[Chart analysis data]
···

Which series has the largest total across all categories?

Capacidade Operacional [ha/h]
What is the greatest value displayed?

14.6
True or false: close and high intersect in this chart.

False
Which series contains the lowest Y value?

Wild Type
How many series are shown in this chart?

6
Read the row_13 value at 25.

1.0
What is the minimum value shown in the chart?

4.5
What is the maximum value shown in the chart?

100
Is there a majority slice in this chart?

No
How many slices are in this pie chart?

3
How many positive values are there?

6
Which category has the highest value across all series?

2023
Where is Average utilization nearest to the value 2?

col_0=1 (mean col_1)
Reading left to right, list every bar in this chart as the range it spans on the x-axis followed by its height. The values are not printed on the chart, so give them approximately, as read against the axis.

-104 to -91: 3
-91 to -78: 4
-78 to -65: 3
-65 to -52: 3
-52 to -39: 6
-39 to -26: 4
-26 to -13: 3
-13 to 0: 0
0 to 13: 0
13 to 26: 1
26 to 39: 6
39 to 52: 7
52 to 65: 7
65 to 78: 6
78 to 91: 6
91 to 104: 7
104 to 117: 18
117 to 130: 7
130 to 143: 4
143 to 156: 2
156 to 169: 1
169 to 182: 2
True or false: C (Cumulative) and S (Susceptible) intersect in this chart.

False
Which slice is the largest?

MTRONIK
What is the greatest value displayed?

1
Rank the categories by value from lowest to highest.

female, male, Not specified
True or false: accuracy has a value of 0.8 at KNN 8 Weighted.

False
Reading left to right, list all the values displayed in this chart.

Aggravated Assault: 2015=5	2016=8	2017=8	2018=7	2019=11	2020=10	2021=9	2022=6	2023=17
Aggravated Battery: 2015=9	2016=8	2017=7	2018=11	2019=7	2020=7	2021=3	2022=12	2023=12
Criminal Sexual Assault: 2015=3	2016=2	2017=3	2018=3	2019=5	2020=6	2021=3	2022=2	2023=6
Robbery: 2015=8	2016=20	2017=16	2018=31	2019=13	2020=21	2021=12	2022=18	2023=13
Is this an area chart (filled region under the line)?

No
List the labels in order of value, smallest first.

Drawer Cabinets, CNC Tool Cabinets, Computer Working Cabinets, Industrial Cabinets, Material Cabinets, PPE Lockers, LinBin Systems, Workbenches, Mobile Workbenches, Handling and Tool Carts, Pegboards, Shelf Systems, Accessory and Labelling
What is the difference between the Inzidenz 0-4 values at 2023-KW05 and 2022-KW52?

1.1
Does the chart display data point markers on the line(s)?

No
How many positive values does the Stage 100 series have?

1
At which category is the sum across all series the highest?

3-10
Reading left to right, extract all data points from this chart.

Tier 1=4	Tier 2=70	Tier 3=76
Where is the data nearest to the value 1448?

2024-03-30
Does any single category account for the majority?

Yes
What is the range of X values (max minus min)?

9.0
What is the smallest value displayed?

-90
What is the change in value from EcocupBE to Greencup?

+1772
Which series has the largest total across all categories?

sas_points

···

_WORK TO BE COMPLETED:_ Rewrite everything in the data from the line containing "-104 to -91: 3" down to the line containing "169 to 182: 2", putting "through" wherever "to" appears and leaving all else unchanged.

_COMPLETED EXERCISE:_
-104 through -91: 3
-91 through -78: 4
-78 through -65: 3
-65 through -52: 3
-52 through -39: 6
-39 through -26: 4
-26 through -13: 3
-13 through 0: 0
0 through 13: 0
13 through 26: 1
26 through 39: 6
39 through 52: 7
52 through 65: 7
65 through 78: 6
78 through 91: 6
91 through 104: 7
104 through 117: 18
117 through 130: 7
130 through 143: 4
143 through 156: 2
156 through 169: 1
169 through 182: 2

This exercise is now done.